A well-written, thought-provoking, intricate tale of four men and the change that results in each of their lives when one is saved from possible death after being pushed out of the path of a car on a snowy night. Relationships one thought long over are begun again, just as new ones form – all in the span of 24 hours. This was my second Ann Patchett book and I couldn’t put it down. Just how did Tennessee weave back into her sons’ lives — and what happens to her daughter Kenya in the afternath? Can a father really ever let go of his best intentions when they don’t necessarily match his sons’ passions? A great read for a long weekend!

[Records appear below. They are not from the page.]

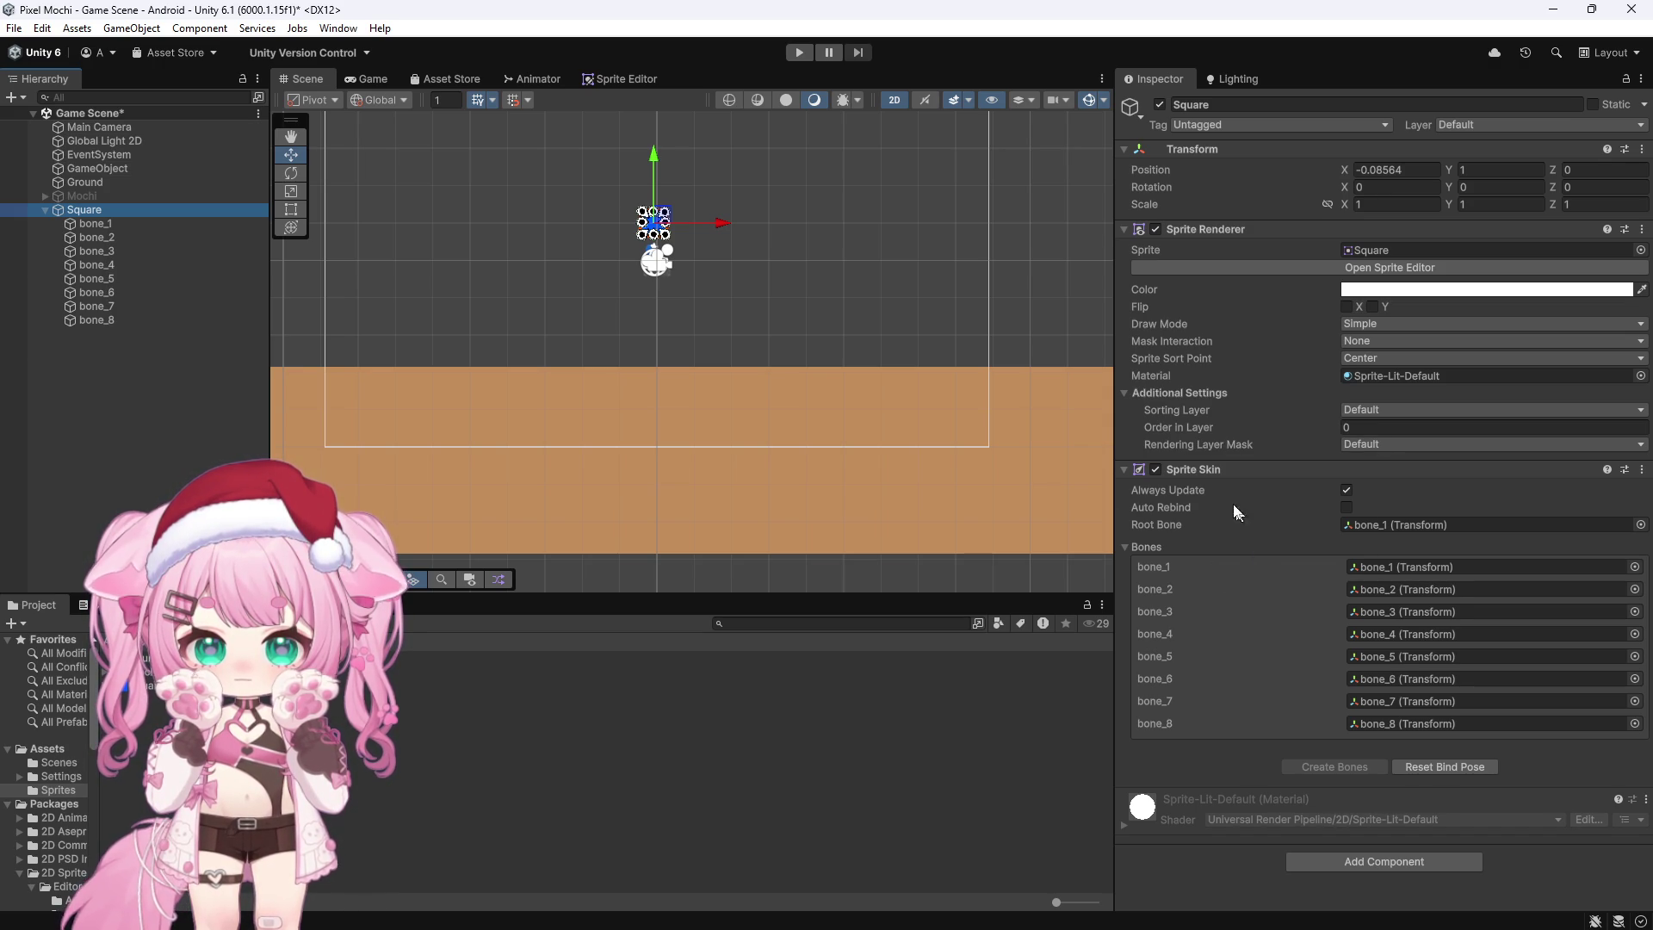
Step: Open the Square in the Skinning Editor, bend the right bone inward, then restore the bind pose
left_click(1334, 270)
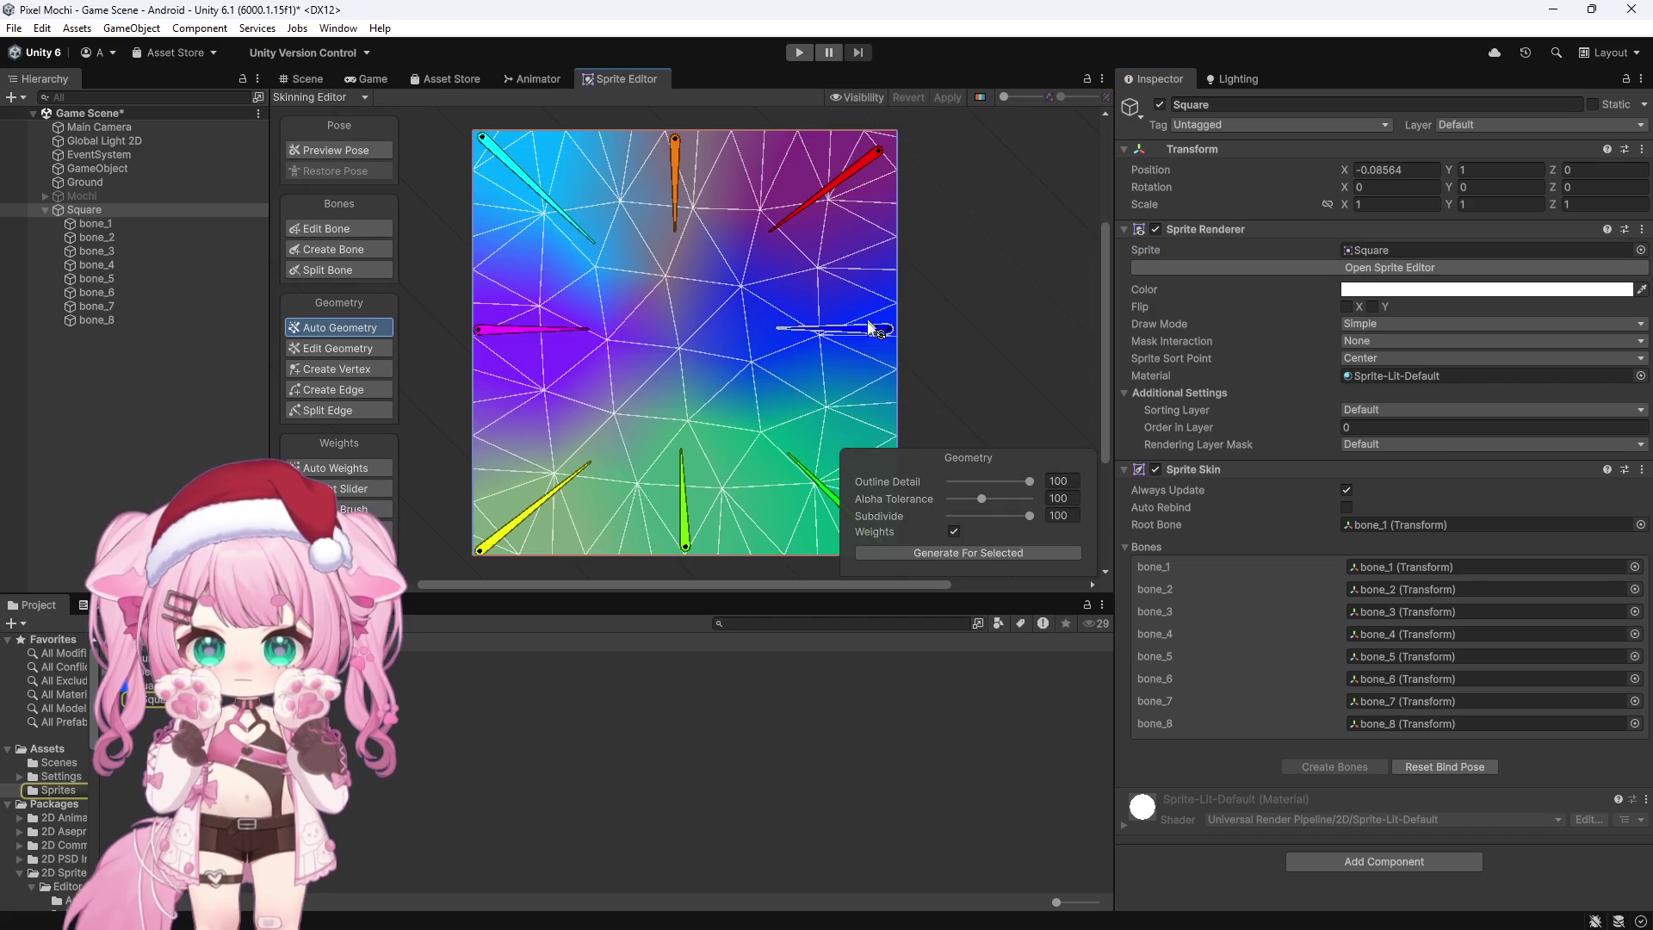
mouse_move(889, 329)
left_mouse_down()
mouse_move(818, 323)
mouse_move(885, 334)
mouse_move(868, 351)
left_mouse_up()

This was my first foray into Ann Patchett territory, and it proved successful—while the story line leans a little toward the ridiculous (80-year-old pregnant women running around the Amazon? For the love of Jeebus, don’t make that magic potion here! I am done birthing babies!), the book achieved what the best ones, for me, do—I couldn’t put it down. What would Dr. Singh find in the Amazon? What is Dr. Swenson really working on? Whatever happened to Anders? I had to know the answers! I found the story fairly engrossing and several notches above typical “chick lit” writing, which can grow weary after a few chapters. I appreciated Marina’s physical and emotional journey, and that readers got a little bit … no … a big payoff in the end. A realistic payoff. Jodi Picoult would have ended it with Easter coming back to the States only to get hit by a car at the airport, and Marina would have found true love only to have that person get eaten by a snake, so I enjoyed the perhaps no-so-romantic but easier-to-believe emotional entanglements. Bravo!
State of Wonder
Finally. I’d had “Goon” on my “must read” list since late last year, and bought it for our summer vacation, only to pick up “Run” by Ann Patchett—and library books always come first since I don’t have that dreaded “dime a day” threat hanging over my head with something that I own.
“Goon” makes a for a great “in-between chores, work, soccer games, PTA meetings and other library books” kind of book because its setup is more like a series of character vignettes than a novel. That said, if you do take several months to read it, like I did, you may find yourself flipping back through earlier pages to re-acquaint yourself with characters that are thread throughout the book. Sasha, the red-headed klepto, Bennie, her one-time boss and record producer, Stephanie, Bennie’s ex, and her brother-the-rock-reporter Jules, Dolly, The General, Alex, Rob … too many to name but each so interesting.
If you like books that flow in chronological order and end with some sort of resolution, this isn’t the book for you. You will be annoyed. You probably won’t finish it.
If you like books that delve into character development by placing them in different physical locales and different predicaments (the African plains, a therapist’s office, the seedy side of Naples, in the basement of an all-girl band while snorting gold flakes) then you just may fall in love with this book. I am left with a certain sense of “Jigga wha?” — I want to know how Sasha’s story concludes—I want to know what happens to Bennie in his later years—but it also leaves me thinking about it, which ultimately, is any good author’s goal, right?